I like to think of it as moving to a new city.
You've spent quite a bit of time in this present city, making lots of friends, knowing where the cheapest grocery store is, knowing all your local librarians by name, avoiding that one intersection...
And finishing a book is deciding that you have to move. NOW. And you don't get to pack your favorite blankie.
Now you're in a whole new city. You don't know these people. You don't even know where the grocery store is, there's just some weird naan shop on the corner, no library to speak of, and all of the intersections are scary and all you want to do is stay in your room and look at pictures of where you used to live.
Maybe you're lucky and you only moved a few towns over, and maybe you've had to move to a completely foreign place where they don't even speak your language and everyone wanders around in funny yellow hats and you just can't figure out why...
I finished my book yesterday and that is how I feel.
I keep writing with the same characters - short stories, chapters never to be seen, what might have happened to them - anything that wasn't relevant to the finished novel. I wean myself off that way and gradually other characters come forward. It's like tapering off any addiction or obsession - gradual, for me, is best.
Thanks to those who have commented on my question. I'm comforted to see that I'm not alone in the finishing blues.
C.A. Marshall - I liked your description of how it felt for you. For me, it's kind of similar only on a smaller scale. Writing the story was like going into a dark house, turning the lights on one by one, then seeing it all and giving it a dust and polish and just enjoying living there. I had to leave the house in someone else's hands. And I'm somewhere else, it's completely dark and I can't find the light switches. I can't even move, I'm so scared and it's so empty. I don't know if there even are lights and if I do find them maybe it won't be a house I'm in, but the mouth of a whale, the edge of a cliff, a lolly shop, a zoo, who knows. But, oh, that old house, I knew it so well, what I wouldn't give to sit in its lounge room and have a rest.
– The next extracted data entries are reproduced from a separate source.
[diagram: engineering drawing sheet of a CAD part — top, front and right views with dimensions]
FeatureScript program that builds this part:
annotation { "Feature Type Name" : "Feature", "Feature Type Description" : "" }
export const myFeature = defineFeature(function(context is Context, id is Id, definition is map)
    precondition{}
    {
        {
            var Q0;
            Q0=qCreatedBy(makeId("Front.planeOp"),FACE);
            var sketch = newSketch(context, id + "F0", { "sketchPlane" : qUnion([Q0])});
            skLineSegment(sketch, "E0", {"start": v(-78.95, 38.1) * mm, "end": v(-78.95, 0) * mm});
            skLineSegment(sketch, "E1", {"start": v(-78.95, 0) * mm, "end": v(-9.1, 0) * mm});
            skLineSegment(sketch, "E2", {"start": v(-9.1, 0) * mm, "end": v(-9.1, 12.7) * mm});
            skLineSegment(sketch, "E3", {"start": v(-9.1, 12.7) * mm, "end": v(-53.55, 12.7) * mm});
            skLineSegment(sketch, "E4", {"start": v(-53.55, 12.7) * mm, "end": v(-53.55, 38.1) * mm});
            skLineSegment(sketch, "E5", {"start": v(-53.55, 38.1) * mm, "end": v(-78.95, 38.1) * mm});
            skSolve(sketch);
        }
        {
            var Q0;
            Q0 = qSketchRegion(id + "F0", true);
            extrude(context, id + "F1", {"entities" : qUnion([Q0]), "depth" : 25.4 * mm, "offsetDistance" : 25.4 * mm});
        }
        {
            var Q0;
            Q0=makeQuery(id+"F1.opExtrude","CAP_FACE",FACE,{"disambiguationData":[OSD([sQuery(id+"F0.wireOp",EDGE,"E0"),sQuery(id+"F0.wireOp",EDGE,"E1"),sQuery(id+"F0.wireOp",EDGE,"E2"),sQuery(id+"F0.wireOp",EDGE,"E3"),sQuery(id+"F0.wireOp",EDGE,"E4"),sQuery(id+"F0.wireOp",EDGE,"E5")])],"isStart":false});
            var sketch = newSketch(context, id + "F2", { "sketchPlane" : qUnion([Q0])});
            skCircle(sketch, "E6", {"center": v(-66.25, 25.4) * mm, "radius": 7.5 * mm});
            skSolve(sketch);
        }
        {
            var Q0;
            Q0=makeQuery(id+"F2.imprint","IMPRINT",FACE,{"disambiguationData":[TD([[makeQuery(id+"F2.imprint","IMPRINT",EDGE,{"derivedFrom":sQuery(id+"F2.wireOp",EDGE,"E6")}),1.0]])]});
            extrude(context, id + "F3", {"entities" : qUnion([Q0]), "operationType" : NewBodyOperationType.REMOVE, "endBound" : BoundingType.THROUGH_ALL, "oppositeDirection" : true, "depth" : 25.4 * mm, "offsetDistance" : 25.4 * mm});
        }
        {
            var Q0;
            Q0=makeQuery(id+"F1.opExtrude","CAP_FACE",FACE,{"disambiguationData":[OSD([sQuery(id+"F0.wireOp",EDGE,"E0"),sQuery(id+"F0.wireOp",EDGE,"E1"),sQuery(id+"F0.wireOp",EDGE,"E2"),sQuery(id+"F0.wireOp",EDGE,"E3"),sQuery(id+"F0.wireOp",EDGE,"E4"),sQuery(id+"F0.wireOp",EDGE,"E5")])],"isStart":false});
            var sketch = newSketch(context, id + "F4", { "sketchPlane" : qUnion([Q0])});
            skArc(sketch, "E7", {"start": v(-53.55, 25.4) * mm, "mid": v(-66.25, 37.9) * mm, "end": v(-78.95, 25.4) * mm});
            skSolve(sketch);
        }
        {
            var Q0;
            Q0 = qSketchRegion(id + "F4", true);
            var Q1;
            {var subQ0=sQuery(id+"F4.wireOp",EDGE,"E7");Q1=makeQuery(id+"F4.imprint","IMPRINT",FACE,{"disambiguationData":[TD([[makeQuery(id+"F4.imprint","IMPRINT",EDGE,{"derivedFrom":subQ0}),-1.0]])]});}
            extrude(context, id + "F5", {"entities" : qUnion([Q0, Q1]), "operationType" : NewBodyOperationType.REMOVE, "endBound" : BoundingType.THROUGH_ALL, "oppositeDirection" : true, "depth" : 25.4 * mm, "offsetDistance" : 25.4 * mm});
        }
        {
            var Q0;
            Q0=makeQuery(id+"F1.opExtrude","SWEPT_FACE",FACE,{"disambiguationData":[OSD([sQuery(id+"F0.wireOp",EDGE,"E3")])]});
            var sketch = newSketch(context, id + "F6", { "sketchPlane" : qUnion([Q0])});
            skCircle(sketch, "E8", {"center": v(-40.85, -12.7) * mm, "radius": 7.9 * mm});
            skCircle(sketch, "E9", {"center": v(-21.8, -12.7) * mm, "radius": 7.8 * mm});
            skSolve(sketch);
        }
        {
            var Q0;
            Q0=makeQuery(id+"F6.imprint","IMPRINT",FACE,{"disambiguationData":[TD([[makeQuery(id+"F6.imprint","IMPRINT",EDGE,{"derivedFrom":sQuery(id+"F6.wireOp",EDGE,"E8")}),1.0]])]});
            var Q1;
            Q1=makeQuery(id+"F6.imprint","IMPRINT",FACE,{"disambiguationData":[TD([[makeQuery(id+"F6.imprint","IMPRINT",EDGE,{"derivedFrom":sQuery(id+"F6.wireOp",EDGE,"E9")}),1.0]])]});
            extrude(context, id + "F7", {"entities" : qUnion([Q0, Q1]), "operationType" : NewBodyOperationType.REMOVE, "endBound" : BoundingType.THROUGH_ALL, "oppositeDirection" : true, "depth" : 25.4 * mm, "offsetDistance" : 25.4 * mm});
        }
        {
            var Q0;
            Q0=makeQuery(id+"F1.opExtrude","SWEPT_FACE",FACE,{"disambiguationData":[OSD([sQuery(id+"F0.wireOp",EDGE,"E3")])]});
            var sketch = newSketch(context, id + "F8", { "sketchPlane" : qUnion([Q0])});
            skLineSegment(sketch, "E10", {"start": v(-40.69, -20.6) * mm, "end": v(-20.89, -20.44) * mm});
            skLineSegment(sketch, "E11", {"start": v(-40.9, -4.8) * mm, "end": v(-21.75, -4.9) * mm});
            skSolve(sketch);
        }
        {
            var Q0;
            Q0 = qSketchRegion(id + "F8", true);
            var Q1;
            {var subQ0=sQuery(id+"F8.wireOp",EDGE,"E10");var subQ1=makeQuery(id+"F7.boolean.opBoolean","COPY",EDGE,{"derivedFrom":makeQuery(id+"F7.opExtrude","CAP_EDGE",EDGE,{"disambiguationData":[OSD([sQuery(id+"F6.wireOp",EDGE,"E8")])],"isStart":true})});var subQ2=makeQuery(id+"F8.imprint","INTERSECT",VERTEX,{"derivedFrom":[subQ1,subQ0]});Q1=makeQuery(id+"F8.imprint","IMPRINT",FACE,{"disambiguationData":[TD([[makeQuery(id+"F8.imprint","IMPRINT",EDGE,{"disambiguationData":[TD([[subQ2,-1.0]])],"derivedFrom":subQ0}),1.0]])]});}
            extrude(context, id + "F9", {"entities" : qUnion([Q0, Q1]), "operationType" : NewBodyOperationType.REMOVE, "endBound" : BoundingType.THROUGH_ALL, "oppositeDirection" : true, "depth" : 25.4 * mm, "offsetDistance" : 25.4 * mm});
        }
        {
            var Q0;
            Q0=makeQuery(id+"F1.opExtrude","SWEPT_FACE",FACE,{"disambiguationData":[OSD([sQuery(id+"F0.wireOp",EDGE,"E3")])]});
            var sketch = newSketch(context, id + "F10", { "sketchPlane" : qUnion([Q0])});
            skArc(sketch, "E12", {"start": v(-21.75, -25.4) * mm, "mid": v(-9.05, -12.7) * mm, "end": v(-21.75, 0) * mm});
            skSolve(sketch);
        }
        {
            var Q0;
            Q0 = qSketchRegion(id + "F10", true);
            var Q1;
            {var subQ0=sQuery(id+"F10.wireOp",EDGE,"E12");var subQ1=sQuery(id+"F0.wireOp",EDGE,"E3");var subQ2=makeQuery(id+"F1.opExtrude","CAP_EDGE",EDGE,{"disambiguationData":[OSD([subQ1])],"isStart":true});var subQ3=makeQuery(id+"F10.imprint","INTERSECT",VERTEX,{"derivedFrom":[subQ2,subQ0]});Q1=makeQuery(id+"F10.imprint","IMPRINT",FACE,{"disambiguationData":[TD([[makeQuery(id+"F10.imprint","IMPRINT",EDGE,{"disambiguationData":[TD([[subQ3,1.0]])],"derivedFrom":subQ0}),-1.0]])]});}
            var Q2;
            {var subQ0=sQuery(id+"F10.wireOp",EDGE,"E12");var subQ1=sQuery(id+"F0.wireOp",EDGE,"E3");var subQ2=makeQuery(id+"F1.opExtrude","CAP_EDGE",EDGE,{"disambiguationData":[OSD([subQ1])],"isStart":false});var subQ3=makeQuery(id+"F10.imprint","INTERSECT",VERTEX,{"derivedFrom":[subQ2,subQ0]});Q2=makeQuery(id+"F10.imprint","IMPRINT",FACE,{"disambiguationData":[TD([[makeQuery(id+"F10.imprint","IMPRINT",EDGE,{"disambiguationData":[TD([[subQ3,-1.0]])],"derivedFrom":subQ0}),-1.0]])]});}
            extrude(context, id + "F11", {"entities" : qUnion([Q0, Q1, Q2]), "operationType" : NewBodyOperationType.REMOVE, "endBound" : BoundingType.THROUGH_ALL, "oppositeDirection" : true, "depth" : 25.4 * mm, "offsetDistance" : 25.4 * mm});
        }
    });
Phillipa - a sequel came to mind when I initially had the blues as a kind of way to soften the blow of missing my characters. But I feel I might end up somewhere else completely.
Well, since I'm still unagented, I haven't 'had' to let any of my MS's go for the last time. I suppose it's oddly reassuring but I think whenever that day comes, if I still want to wade in that world with those characters, I'll write a sequel for my own enjoyment. In the meantime, I love changing things up and writing something new....
Anonymous, one day you'll be asked to go back into that house and you'll be bored by the idea. You'll have moved on and so far away you'll be surprised. I compared it once to meeting an old lover - it's nice and you catch up and then you think, 'I can't believe I was crazy about him.'
I've got an idea for a cure: write a sequel. That's what I did for my first novel. I actually wrote two sequels. Or make it a series. Then you can go on and on and on. Being a first novelist, the sequels will probably be better than the first book as it takes time for a writer to become great, and that's an excuse to feel even better.